3.4.3. Le sujet conversationnel

L’impact sur la production du désaccord serait différent selon la nature controversable ou non du sujet de la conversation sur lequel les interlocuteurs discutent, et selon le degré de leur engagement et de leur intérêt personnel. Ainsi, Schiffrin (1984) montre qu’une assertion sur la météo ou la qualité du plat ne provoque pas autant d’arguments qu’une assertion sur la position que les politiciens américains prennent à propos de l’avortement. Le débat sur la chasse en France est aussi conflictuel et ’saignant’, proche de la ’corrida’, comme le dit Rémond (1999 : 100) :

‘«Pour la chasse mais contre la chasse. Pour les fusils mais pour les oiseaux. Pour les contre mais contre les pour. Dès qu’il arrivait à rendre la parole, il y avait un moment d’accalmie. Forcément : chacun se reconnaissait dans son discours. Mais aussitôt après, un franc-tireur balançait une grenade, et hop, fusillade générale! La chasse est l’avenir du débat. Pour faire mieux, je ne vois guère que la corrida.»’

En effet, les thèmes conflictuels sont un peu partout dans la vie quotidienne.
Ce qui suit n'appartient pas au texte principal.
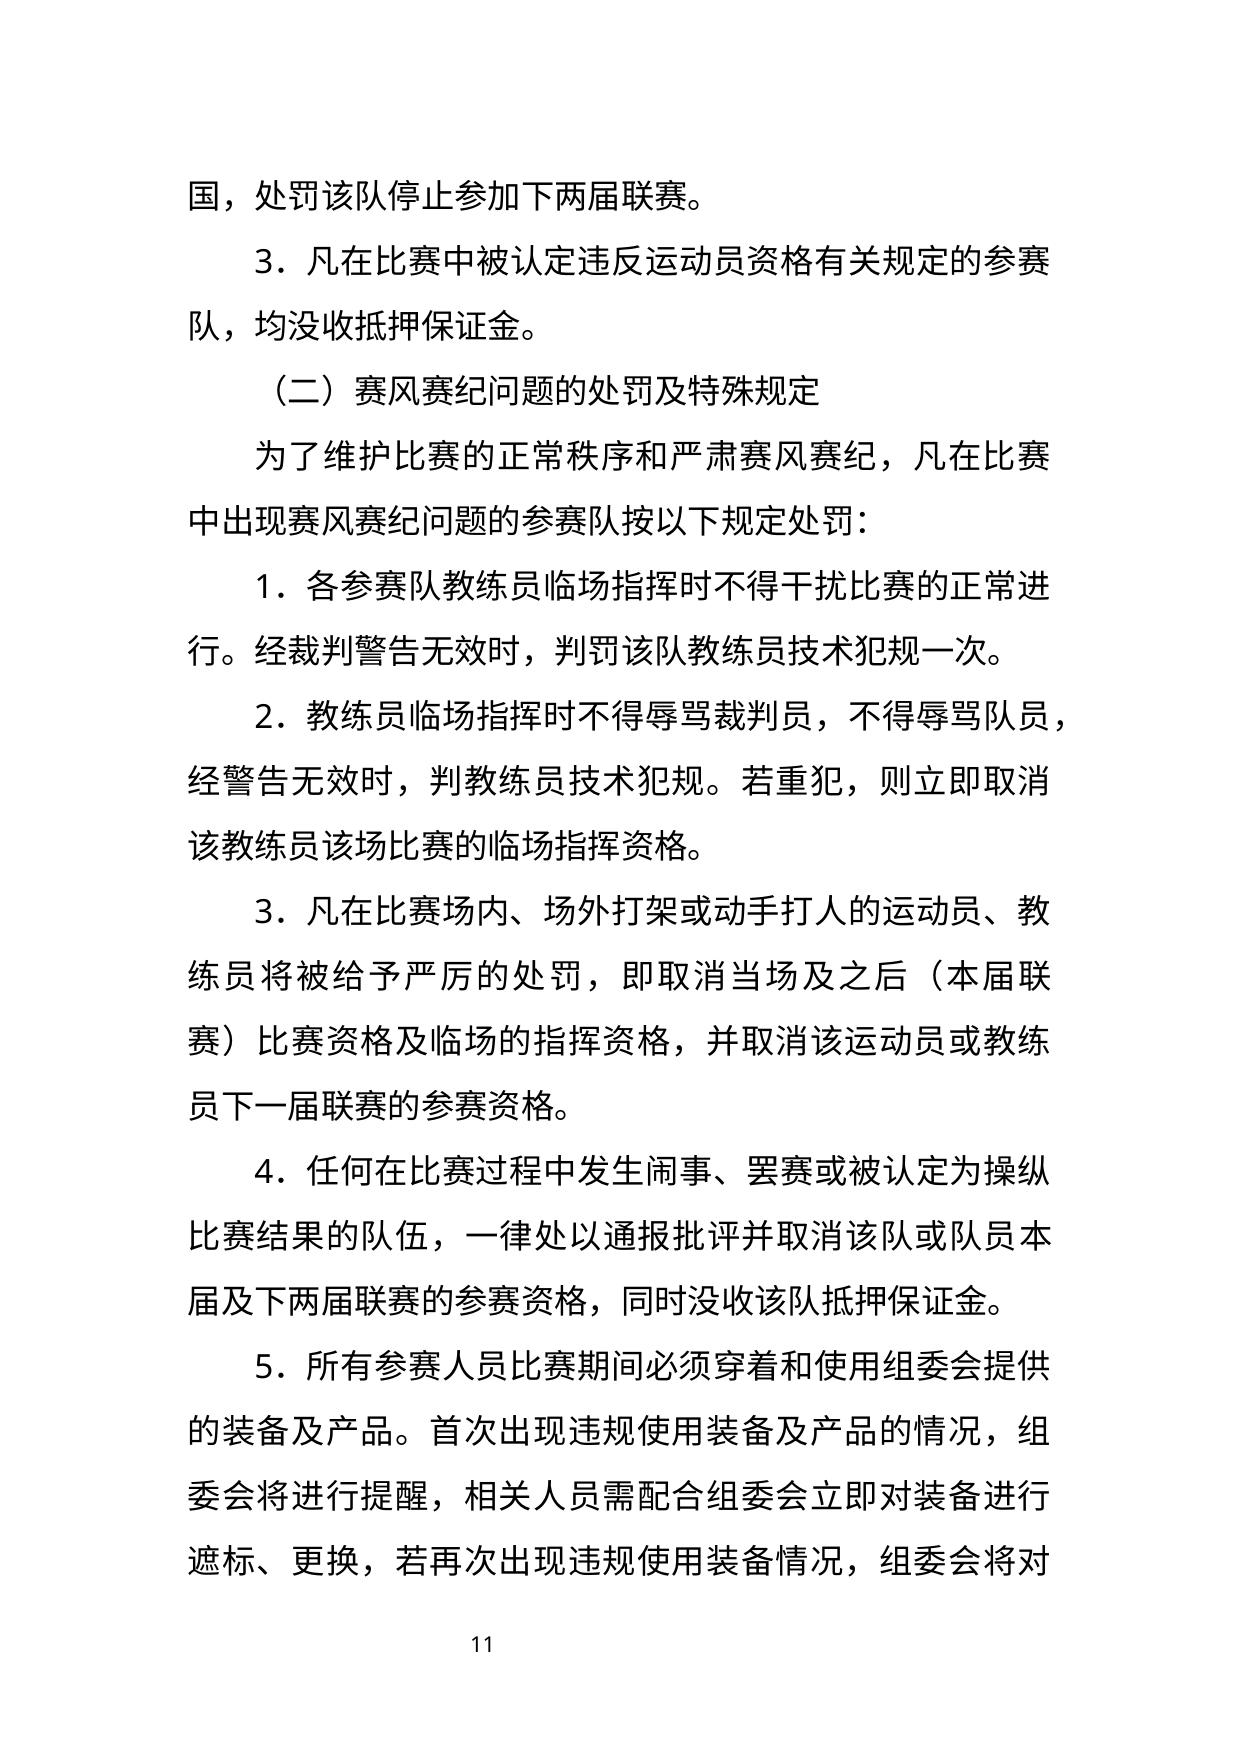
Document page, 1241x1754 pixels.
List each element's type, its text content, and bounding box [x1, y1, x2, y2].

Lorsqu’ils sont associés à l’intérêt personnel, ils font du débat une ’corrida’. En ce sens, les thèmes qui touchent dans une certaine mesure à l’intérêt des participants à la discussion peuvent permettre d’attendre des formes de désaccords plus fortes que quand il s’agit d’un sujet impersonnel ou public qui ne touche pas directement les interlocuteurs. Enfin, les facteurs mentionnés ci-dessus ne sont pas exhaustifs, mais il nous semble qu’ils sont interdépendants plutôt qu’indépendants, et qu’ils sont essentiels pour saisir la force générale que reflètent les différentes formes et fonctions du désaccord surgi dans le contexte de discussion.